This is a big weekend for my family, my brother Craig is returning from service in Kuwait, and my grandma is in the hospital enduring the longest stretch of surgeries since the bypass/thyroid removal surgies that caused her to be bedridden for more than the last six months. I wanted to come home very badly a week a go, and now, a day before my brother steps off of his bus from the base, two days before him and my father go into the ICU in Gary, IN, I want to be there for all of it. Not all of it actually, just a little bit, just enough so I could have pictures to go with my memories, so I could have my own story to tell and not someone else's via phone call, email or text message. I don't know what it is driving my current need to go to my family. Partly because of all the changes that are happening that I can't be there for, partly because I'm sick of my comically small apartment or the fact that I have very little family out here, or even friends really, that I am close too. Whatever the cause, today was marked by a weird feeling, probably the closest thing to a depressive episode I've ever came too, not so much being sad or down, but just being out of touch. I felt like I was just going through the motions, I didn't really care either way about anything and the only thing that got me out of it was the thought of flying home. So after talking with one of my co-workers I went after finding a ticket. I envisioned this three day trip with a flight and a rental car, and found plane tickets that were too short for too much money. Undaunted I tried a more (or less) ambitious plan of flying into detroit and talking my parents into driving me around. Once I had my mother on the phone, and after she told me about my grandmother's new batch of surgeries, my mother did the unexpected. She questioned my urge to go home. She explained that craig and grandma will be in two different places all weekend so I could not possibly see both. She pointed out my lack of finances to fund this trip of mine without dismantling my plans to get out of debt. She then said the quote that is the title, and both made me realize my situation and realize my situation.
"Your classroom is your family and that was your choice."
The comment hit my head like a rock on a flat pool of water. Thoughts rippled through my head pulling me all the way back to my decision to come here. That voice in the back of my head telling me to go back to detroit might have been me. The traditions I thought I was bucking by choosing teaching may have been some traditions I wanted to maintain. When I told friends and family about my career moves, there might have been something more than wide-eyed, weak tempered fear behind the stares and akward pauses. Maybe I can't make it out here by myself.
Maybe I can't make it out here by myself.
And that thought was like the rock hitting the bottom of the pool. I acknolwedged my humanity, and probably my inability to survive out here alone. I now realize I'm probably going to have to work hard at simply maintaing my relationships with family and my old friends out here because it is not going to happen automatically. And so the ripples in the water subsided as quickly as they appeared and aside from a gentle swaying the waters in mind were calm. Not that I still didn't want to go home. I long greatly to go home and to help my family through the changes they are facing, but I know I have to do the best I can from long distance.
1 comment:
brother:
the day my grandfather died i had driven to cincinnati to see my (then) girlfriend. my mom calls, says, "i'm going to go there. i might drive over night."
there i am, in cincinnati, thinking, life is for the living. thinking, what good can i do? would grandpa want me to rush home, to change my plans for him? after all, this was a man that opted out of advanced medical treatment so as not to drain his estate and thus deprive his (now) widow and family of whatever assets he might pass on simply to wake up and see 60, 90, maybe even 400 more days.

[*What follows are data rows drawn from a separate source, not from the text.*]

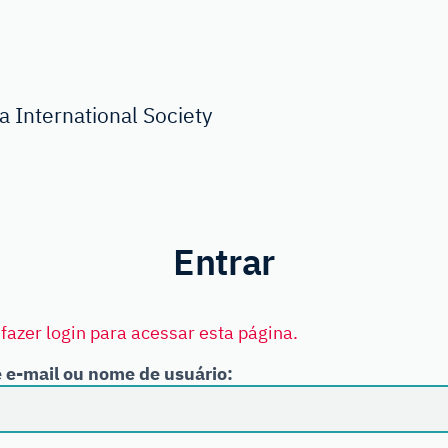
 International Society
Entrar
fazer login para acessar esta página.
 e-mail ou nome de usuário: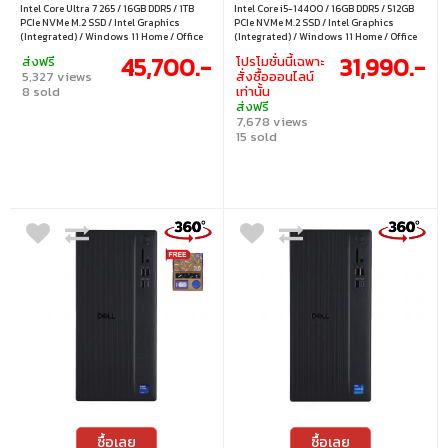
Intel Core Ultra 7 265 / 16GB DDR5 / 1TB
Intel Core i5-14400 / 16GB DDR5 / 512GB
PCIe NVMe M.2 SSD / Intel Graphics
PCIe NVMe M.2 SSD / Intel Graphics
(Integrated) / Windows 11 Home / Office
(Integrated) / Windows 11 Home / Office
Home & Student 2024 / Microsoft 365
Home & Student 2024 / Microsoft 365
45,700.-
31,990.-
ส่งฟรี
โปรโมชั่นนี้เฉพาะ
Basic
Basic
5,327 views
สั่งซื้อออนไลน์
8 sold
เท่านั้น
ส่งฟรี
7,678 views
15 sold
ซื้อเลย
ซื้อเลย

i didn't go home. i thought to myself, "he would want me here, with this girl i think i might marry."
i didn't go home. i stayed with her. in retrospect, it was the wrong decision. but i only know that with the benefit of seeing how she repaid my efforts, which was, namely, er, not at all. but at the time, it was the right choice.
last week, my mom had emergency surgery to remove her gall bladder. i called my dad: "is this something i need to come home for."
"no."
who do we listen to? whose advice is most salient? do we miss things when we let others make our decisions? i'm going to be fairly far from my family. driving distance, sure, but at some point your life is your life. i trust my family to trust me with the choices i make.
like me, you select your friends carefully. it takes a lot for a friend to get into the inner sanctum. so many factors can conspire to prevent any given person from becoming a useful, trustworthy friend. but they're out there.
you can make it on your own. it's just a question of what 'it' is.
emails, man. emails, blog comments, blogs--this makes the task of keeping in touch far easier than it used to be. think if this were 1982 and you were trying to keep in touch with everyone. long distance costs an arm and a leg. you'd be writing letters. talk about losing touch.